A primeira concerne à necessidade de apresentação imediata do indivíduo que é preso ao juízo competente, para apreciação da regularidade da prisão. Para além do intuito de arrefecer o estarrecedor número de encarceramentos, a medida estimula o contato direto do apreendido com o magistrado, proporcionando a este colher elementos mais concretos e próximos à realidade dos fatos e, sendo o caso, presentes os pressupostos legais, somente então deliberar pela necessidade de eventual prisão cautelar. Já se antevê inúmeros problemas de logística, em especial nas localidades onde o Poder Judiciário não está presente. De todo modo, essa é uma contingência que o estado deve superar.

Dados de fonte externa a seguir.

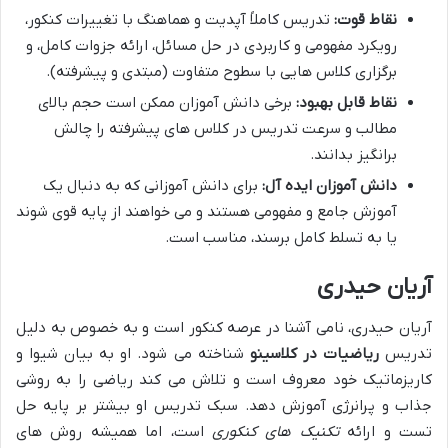
نقاط قوت:
تدریس کاملاً آپدیت و هماهنگ با تغییرات کنکور،
رویکرد مفهومی و کاربردی در حل مسائل، ارائه جزوات کامل، و
برگزاری کلاس هایی با سطوح متفاوت (مبتدی و پیشرفته).
نقاط قابل بهبود:
برخی دانش آموزان ممکن است حجم بالای
مطالب و سرعت تدریس در کلاس های پیشرفته را چالش
برانگیز بدانند.
دانش آموزان ایده آل:
برای دانش آموزانی که به دنبال یک
آموزش جامع و مفهومی هستند و می خواهند از پایه قوی شوند
یا به تسلط کامل برسند، مناسب است.
آریان حیدری
آریان حیدری، نامی آشنا در عرصه کنکور است و به خصوص به دلیل
تدریس
ریاضیات در کلاسینو
شناخته می شود. او به بیان شیوا و
کاریزماتیک خود معروف است و تلاش می کند ریاضی را به روشی
جذاب و پرانرژی آموزش دهد. سبک تدریس او بیشتر بر پایه حل
تست و ارائه
تکنیک های کنکوری
است، اما همیشه روش های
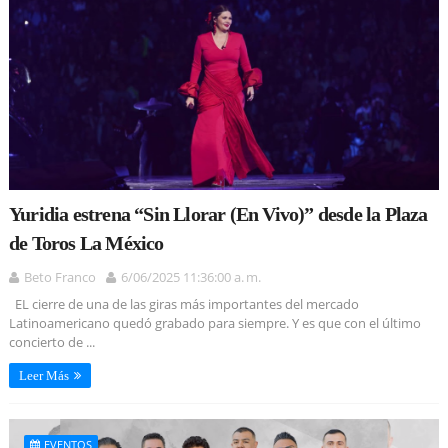
Yuridia estrena “Sin Llorar (En Vivo)” desde la Plaza
de Toros La México
Beto Franco
6/06/2025 11:36:00 a. m.
EL cierre de una de las giras más importantes del mercado
Latinoamericano quedó grabado para siempre. Y es que con el último
concierto de ...
Leer Más
EVENTOS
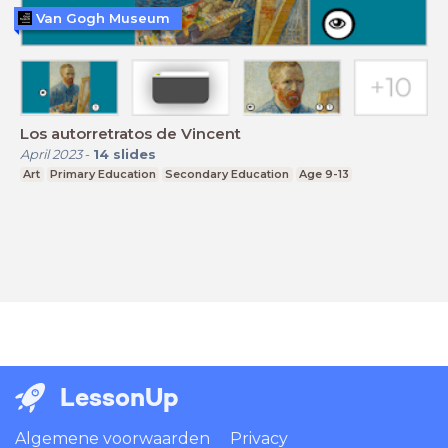
Van Gogh Museum
Los autorretratos de Vincent
April 2023
-
14
slides
Art
Primary Education
Secondary Education
Age 9-13
LessonUp
Algemene voorwaarden
Privacy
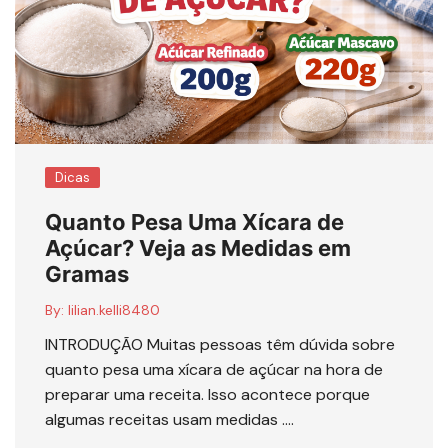
Dicas
Quanto Pesa Uma Xícara de
Açúcar? Veja as Medidas em
Gramas
By:
lilian.kelli8480
INTRODUÇÃO Muitas pessoas têm dúvida sobre
quanto pesa uma xícara de açúcar na hora de
preparar uma receita. Isso acontece porque
algumas receitas usam medidas ….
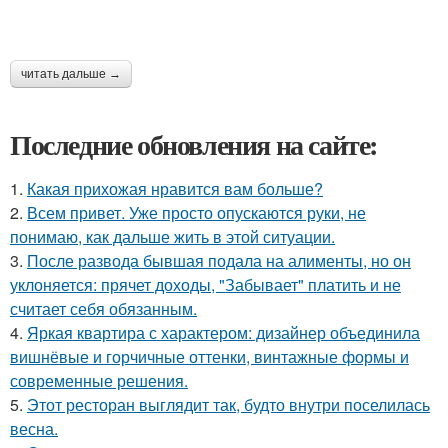
читать дальше →
Последние обновления на сайте:
1.
Какая прихожая нравится вам больше?
2.
Всем привет. Уже просто опускаются руки, не
понимаю, как дальше жить в этой ситуации.
3.
После развода бывшая подала на алименты, но он
уклоняется: прячет доходы, "Забывает" платить и не
считает себя обязанным.
4.
Яркая квартира с характером: дизайнер объединила
вишнёвые и горчичные оттенки, винтажные формы и
современные решения.
5.
Этот ресторан выглядит так, будто внутри поселилась
весна.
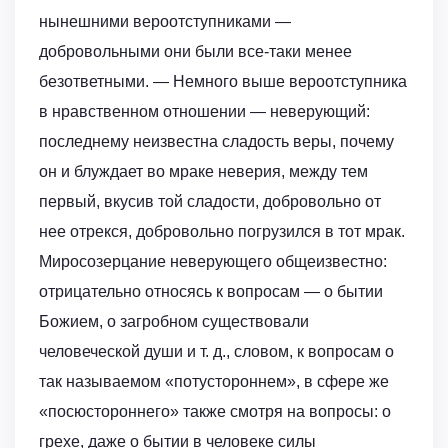
нынешними вероотступниками —
добровольными они были все-таки менее
безответными. — Немного выше вероотступника
в нравственном отношении — неверующий:
последнему неизвестна сладость веры, почему
он и блуждает во мраке неверия, между тем
первый, вкусив той сладости, добровольно от
нее отрекся, добровольно погрузился в тот мрак.
Миросозерцание неверующего общеизвестно:
отрицательно относясь к вопросам — о бытии
Божием, о загробном существовали
человеческой души и т. д., словом, к вопросам о
так называемом «потустороннем», в сфере же
«посюстороннего» также смотря на вопросы: о
грехе, даже о бытии в человеке силы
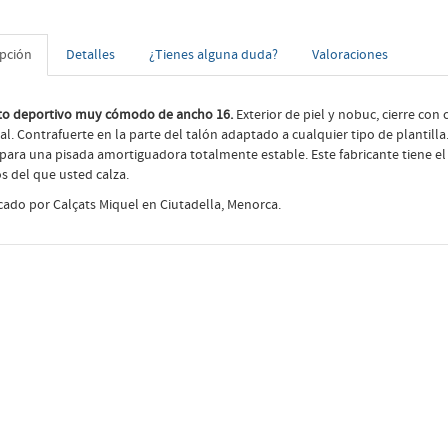
ipción
Detalles
¿Tienes alguna duda?
Valoraciones
to deportivo muy cómodo de ancho 16.
Exterior de piel y nobuc, cierre con 
al. Contrafuerte en la parte del talón adaptado a cualquier tipo de plantill
 para una pisada amortiguadora totalmente estable. Este fabricante tiene e
 del que usted calza.
cado por Calçats Miquel en Ciutadella, Menorca.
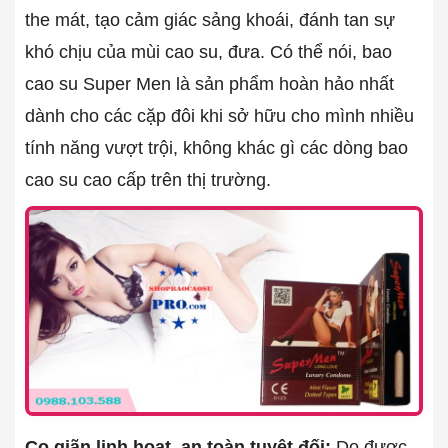
the mát, tạo cảm giác sảng khoái, đánh tan sự
khó chịu của mùi cao su, đưa. Có thể nói, bao
cao su Super Men là sản phẩm hoàn hảo nhất
dành cho các cặp đôi khi sở hữu cho mình nhiều
tính năng vượt trội, không khác gì các dòng bao
cao su cao cấp trên thị trường.
Co giãn linh hoạt, an toàn tuyệt đối:
Do được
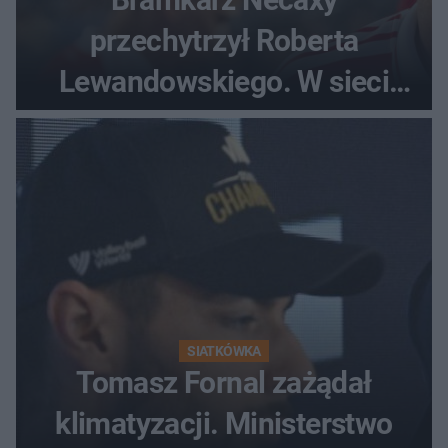
przechytrzył Roberta
Lewandowskiego. W sieci
krąży wideo z tego pojedynku
SIATKÓWKA
Tomasz Fornal zażądał
klimatyzacji. Ministerstwo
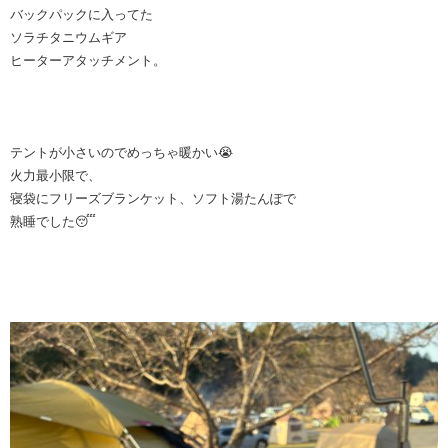
バックパックに入ってた
ソラチタニウムギア
ヒーターアタッチメント。
テントが小さいのでめっちゃ暖かい😭
火力最小限で、
寝袋にフリーズブランケット、ソフト湯たんぽで
熟睡でした😴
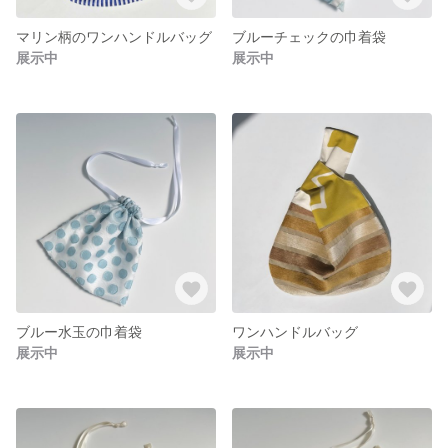
マリン柄のワンハンドルバッグ
ブルーチェックの巾着袋
展示中
展示中
ブルー水玉の巾着袋
ワンハンドルバッグ
展示中
展示中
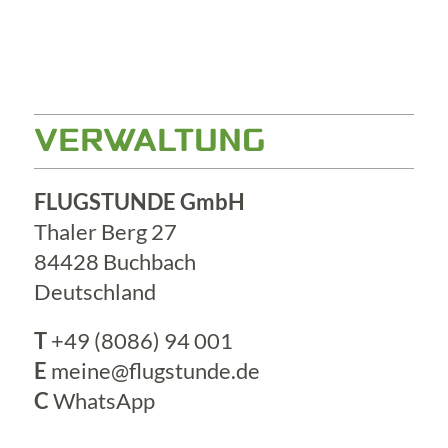
VERWALTUNG
FLUGSTUNDE GmbH
Thaler Berg 27
84428 Buchbach
Deutschland
T
+49 (8086) 94 001
E
meine@flugstunde.de
C
WhatsApp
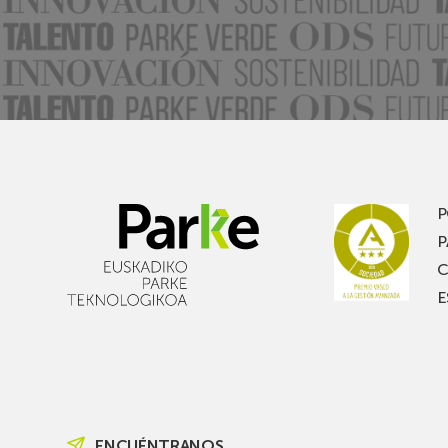
P
P
C
E
ENCUÉNTRANOS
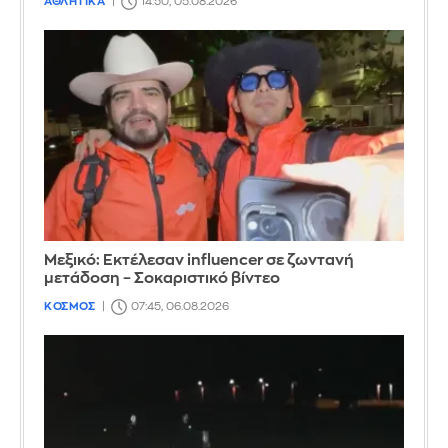
ΑΘΛΗΤΙΚΑ
14:50, 05.08.2026
Μεξικό: Εκτέλεσαν influencer σε ζωντανή
μετάδοση – Σοκαριστικό βίντεο
ΚΟΣΜΟΣ
07:45, 06.08.2026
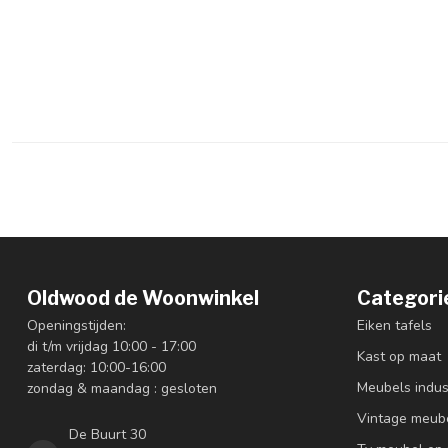
Oldwood de Woonwinkel
Categori
Openingstijden:
Eiken tafels
di t/m vrijdag 10:00 - 17:00
Kast op maat
zaterdag: 10:00-16:00
Meubels indus
zondag & maandag : gesloten
Vintage meub
De Buurt 30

A quebra da cadeia de custódia é construção albergada em julgado do Superior Tribunal de Justiça. Cuida do imprescindível dever de cautela que os órgãos de persecução devem dispor com relação aos elementos de prova, desde a coleta até o momento em que disponibilizados para apreciação pelas partes e pelo julgador. Se nesse intercurso houver alguma ocorrência que não permita o contato com a integralidade da prova, termina ela por ser considerada ilícita. Como exemplo, a interceptação telefônica cuja integralidade do conteúdo não seja apresentada, ainda que sob a alegação de que tenha havido algum problema na tecnologia encarregada da colheita. Por certo, não se dispõe ainda de delineamentos precisos acerca do modelo, mas inequivocamente é orientação da qual não se poderão furtar, doravante, os operadores jurídicos.
Haveria inúmeros outros exemplos a evidenciar o avanço do Processo Penal, em comparação ao tratamento dispensado à disciplina há alguns anos e ao que agora é preconizado, sem embargo, obviamente, das concepções ainda refratárias a essa realidade. Mesmo assim, ainda há muito caminho a percorrer. E não apenas sobrepujando as resistências que se apresentam, mas igualmente com o contínuo e complexo trabalho de aprimoramento do que foi concretizado até o momento.